Do we have to send the key characters (column U), a point raised by some comments we received? If we look at the above table we know that this is not needed. Sender and recipient share a secret (Permutation of the Alphabet). The Sender supplies a code that will be used by the recipient to create the first permutation used for encryption and decryption. With that the recipient has the first part of the secret needed to decrypt the message (column U are in sink at both sites), the character Y. The second part needed is the cipher character C, which the sender provides. Now the recipient has only to reverse the modular arithmetic step and J will be the decrypted transposition character.
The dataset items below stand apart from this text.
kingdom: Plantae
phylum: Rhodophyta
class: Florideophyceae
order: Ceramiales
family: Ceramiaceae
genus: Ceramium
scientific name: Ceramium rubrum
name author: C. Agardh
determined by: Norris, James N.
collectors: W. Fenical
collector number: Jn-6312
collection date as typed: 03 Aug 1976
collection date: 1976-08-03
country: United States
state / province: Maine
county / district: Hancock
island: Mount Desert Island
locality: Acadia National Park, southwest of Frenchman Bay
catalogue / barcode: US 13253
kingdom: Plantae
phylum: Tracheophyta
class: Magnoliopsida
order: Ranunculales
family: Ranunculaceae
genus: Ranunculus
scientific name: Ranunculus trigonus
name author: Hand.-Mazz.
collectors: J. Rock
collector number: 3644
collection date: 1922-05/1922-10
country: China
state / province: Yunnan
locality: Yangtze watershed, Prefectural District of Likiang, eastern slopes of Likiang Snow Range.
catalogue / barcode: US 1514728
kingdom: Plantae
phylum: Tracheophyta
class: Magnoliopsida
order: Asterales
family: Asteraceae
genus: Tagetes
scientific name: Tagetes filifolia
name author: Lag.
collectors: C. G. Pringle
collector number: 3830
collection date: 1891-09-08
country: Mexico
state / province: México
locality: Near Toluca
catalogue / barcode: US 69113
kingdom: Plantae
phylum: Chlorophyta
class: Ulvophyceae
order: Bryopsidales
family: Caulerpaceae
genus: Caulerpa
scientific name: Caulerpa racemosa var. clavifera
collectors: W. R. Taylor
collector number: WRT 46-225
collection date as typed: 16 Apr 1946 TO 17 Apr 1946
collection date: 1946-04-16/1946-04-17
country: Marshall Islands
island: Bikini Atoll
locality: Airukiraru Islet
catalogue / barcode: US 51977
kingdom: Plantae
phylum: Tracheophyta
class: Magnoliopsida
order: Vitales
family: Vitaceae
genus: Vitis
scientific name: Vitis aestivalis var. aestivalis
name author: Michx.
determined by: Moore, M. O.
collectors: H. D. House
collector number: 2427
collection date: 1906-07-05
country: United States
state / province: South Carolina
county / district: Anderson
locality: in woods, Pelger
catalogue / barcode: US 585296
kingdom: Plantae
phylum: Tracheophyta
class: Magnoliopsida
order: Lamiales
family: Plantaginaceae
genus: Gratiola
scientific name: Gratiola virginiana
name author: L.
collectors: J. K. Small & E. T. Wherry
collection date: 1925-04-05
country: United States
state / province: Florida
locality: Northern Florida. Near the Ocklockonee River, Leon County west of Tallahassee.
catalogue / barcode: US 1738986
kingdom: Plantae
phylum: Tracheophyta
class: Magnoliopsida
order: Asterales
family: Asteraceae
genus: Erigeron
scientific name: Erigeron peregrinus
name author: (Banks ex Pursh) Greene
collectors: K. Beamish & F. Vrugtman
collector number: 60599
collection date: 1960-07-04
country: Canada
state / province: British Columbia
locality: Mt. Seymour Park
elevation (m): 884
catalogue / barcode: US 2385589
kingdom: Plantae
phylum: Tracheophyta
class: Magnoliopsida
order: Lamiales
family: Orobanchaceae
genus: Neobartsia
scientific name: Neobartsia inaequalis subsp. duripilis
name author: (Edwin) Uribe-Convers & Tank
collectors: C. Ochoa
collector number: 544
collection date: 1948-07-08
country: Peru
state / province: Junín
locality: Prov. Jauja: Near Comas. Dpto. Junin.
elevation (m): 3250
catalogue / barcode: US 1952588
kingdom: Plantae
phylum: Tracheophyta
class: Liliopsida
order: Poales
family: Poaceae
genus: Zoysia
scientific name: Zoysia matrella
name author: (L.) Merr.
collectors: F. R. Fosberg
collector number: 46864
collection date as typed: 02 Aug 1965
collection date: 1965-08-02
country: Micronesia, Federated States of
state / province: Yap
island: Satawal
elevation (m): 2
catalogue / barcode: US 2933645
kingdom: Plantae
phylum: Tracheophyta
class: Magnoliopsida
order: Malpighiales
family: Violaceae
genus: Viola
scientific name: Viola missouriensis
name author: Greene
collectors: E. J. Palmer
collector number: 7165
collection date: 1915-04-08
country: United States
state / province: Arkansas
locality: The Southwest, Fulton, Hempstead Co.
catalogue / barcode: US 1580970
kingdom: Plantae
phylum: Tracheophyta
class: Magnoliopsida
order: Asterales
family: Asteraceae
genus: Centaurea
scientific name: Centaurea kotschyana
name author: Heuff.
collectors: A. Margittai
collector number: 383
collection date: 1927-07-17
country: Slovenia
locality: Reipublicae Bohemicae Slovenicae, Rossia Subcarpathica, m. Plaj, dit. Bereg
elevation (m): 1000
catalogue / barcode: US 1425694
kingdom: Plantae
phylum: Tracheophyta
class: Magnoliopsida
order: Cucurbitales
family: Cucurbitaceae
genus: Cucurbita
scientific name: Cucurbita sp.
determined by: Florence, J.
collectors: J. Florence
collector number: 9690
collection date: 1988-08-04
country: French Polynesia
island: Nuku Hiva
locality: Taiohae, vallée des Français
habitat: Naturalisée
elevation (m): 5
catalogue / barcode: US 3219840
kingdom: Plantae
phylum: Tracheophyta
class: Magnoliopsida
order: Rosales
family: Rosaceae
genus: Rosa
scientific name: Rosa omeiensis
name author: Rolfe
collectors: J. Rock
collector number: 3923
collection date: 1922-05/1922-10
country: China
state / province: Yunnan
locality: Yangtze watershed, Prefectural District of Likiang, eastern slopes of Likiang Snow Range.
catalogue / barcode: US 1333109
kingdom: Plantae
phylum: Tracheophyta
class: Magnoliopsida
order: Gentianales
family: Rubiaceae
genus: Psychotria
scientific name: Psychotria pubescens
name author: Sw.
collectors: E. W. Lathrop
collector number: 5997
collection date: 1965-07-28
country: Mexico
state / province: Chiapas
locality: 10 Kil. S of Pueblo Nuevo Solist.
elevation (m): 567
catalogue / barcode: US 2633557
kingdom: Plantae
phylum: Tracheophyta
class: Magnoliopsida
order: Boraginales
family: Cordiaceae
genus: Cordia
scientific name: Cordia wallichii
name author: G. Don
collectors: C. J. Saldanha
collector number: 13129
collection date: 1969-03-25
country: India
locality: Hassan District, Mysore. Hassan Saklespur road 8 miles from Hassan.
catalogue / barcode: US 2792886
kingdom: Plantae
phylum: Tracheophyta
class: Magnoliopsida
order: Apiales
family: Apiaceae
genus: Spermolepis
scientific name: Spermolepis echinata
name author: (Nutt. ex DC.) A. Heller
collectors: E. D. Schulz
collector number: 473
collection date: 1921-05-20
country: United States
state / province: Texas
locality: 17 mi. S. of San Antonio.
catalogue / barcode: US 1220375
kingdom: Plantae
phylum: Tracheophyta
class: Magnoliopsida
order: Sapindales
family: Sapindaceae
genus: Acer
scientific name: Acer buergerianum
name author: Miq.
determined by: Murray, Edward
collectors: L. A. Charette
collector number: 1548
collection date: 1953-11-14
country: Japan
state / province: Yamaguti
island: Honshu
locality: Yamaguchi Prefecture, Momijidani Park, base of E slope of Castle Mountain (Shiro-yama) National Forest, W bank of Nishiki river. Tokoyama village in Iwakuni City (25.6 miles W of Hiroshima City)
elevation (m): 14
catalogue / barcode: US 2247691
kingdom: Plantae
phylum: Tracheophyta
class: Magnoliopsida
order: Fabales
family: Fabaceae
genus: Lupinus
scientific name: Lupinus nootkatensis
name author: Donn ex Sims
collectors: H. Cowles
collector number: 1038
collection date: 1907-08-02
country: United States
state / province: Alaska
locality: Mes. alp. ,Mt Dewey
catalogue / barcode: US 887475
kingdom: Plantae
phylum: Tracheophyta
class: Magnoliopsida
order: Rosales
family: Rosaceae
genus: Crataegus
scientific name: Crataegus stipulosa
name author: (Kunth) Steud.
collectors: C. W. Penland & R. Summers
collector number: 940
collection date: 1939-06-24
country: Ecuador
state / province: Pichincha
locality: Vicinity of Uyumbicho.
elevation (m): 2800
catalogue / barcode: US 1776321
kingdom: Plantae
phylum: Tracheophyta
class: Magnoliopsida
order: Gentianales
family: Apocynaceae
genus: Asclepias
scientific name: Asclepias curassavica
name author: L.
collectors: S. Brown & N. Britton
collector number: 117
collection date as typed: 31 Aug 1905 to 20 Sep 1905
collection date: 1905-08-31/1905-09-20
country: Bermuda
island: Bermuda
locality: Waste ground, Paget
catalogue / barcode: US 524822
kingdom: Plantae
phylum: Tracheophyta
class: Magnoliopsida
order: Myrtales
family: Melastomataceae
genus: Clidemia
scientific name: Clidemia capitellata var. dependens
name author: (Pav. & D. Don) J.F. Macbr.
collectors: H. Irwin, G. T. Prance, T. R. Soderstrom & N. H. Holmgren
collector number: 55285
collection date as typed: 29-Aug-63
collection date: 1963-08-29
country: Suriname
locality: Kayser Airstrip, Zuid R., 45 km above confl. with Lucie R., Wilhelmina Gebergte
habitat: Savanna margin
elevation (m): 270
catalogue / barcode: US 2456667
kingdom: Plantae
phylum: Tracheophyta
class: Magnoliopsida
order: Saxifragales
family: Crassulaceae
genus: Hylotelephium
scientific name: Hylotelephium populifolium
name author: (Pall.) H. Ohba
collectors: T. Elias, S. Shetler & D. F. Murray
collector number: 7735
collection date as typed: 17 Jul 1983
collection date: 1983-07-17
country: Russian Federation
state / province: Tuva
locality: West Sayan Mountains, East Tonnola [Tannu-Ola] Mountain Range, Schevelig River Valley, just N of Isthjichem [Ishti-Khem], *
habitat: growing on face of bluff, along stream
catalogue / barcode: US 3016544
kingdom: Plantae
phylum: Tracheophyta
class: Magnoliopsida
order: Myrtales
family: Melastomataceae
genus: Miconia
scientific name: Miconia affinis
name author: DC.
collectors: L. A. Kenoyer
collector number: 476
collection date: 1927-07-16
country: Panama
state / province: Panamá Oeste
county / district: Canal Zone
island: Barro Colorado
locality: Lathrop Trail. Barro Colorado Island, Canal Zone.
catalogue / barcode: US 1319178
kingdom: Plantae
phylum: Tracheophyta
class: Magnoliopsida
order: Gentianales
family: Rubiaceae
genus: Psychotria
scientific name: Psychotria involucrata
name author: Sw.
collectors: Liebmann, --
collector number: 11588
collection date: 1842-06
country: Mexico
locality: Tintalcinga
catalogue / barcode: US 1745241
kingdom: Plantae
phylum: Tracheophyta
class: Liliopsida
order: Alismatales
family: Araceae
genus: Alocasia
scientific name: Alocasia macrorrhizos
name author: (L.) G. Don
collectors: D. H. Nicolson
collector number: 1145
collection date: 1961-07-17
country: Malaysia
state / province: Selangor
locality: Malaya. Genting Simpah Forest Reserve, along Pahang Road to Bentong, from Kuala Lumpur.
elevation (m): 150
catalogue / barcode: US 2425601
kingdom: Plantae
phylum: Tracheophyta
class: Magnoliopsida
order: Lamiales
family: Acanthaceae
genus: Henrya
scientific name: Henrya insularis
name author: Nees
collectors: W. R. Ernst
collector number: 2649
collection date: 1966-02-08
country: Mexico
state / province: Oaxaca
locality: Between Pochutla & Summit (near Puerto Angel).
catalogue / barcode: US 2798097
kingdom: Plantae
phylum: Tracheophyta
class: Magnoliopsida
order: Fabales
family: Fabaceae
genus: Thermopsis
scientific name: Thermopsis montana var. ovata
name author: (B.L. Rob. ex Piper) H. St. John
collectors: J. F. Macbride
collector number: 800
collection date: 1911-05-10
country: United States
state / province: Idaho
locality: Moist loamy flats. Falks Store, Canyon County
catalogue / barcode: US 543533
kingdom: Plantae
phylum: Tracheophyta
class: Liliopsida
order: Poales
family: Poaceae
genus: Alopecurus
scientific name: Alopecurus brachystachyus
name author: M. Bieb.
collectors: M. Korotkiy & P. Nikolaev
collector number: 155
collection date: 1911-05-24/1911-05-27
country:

With character J we also have the information for the second permutation. All characters up to and including J move to the end of the permutation in reversed order and I becomes the first character in the second permutation. Sender and recipient's column (U) are back in sink and the next character is encrypted the same way.

At the end of the complete encryption we have a cipher that can be transmitted without a second transmission for the key. Now it doesn't matter if we look at Shannon's entropy or Alan Turing's test. Both have to go through all possible combinations, because the original plaintext has been turned into a random transposition string, with each character having a N=1 status. As we all know a random string of characters doesn't inherently hold patterns or frequencies that would be recognizable.

Of course we have to share a secret with the recipient of our encrypted message, but that isn't only confined to our system. Every encryption system relies on this fact. In public/ private encryption it is embeded in the encrypted message we send and in the so called secure EtoE ( end to end) encryption too. The differnce to our system is the secret (key) we have to share, which is a one time occasion. Our key depends on the alphabet we are using, either the hexadecimal (64 bits of key) or the binary (8 bits of key). Compare that with the current available systems and make your own judgement.

The only constant an attacker can rely on is that the lenght of the cipher fits the length of the original plaintext. A constant we will remove when we come to Compression & Encryption.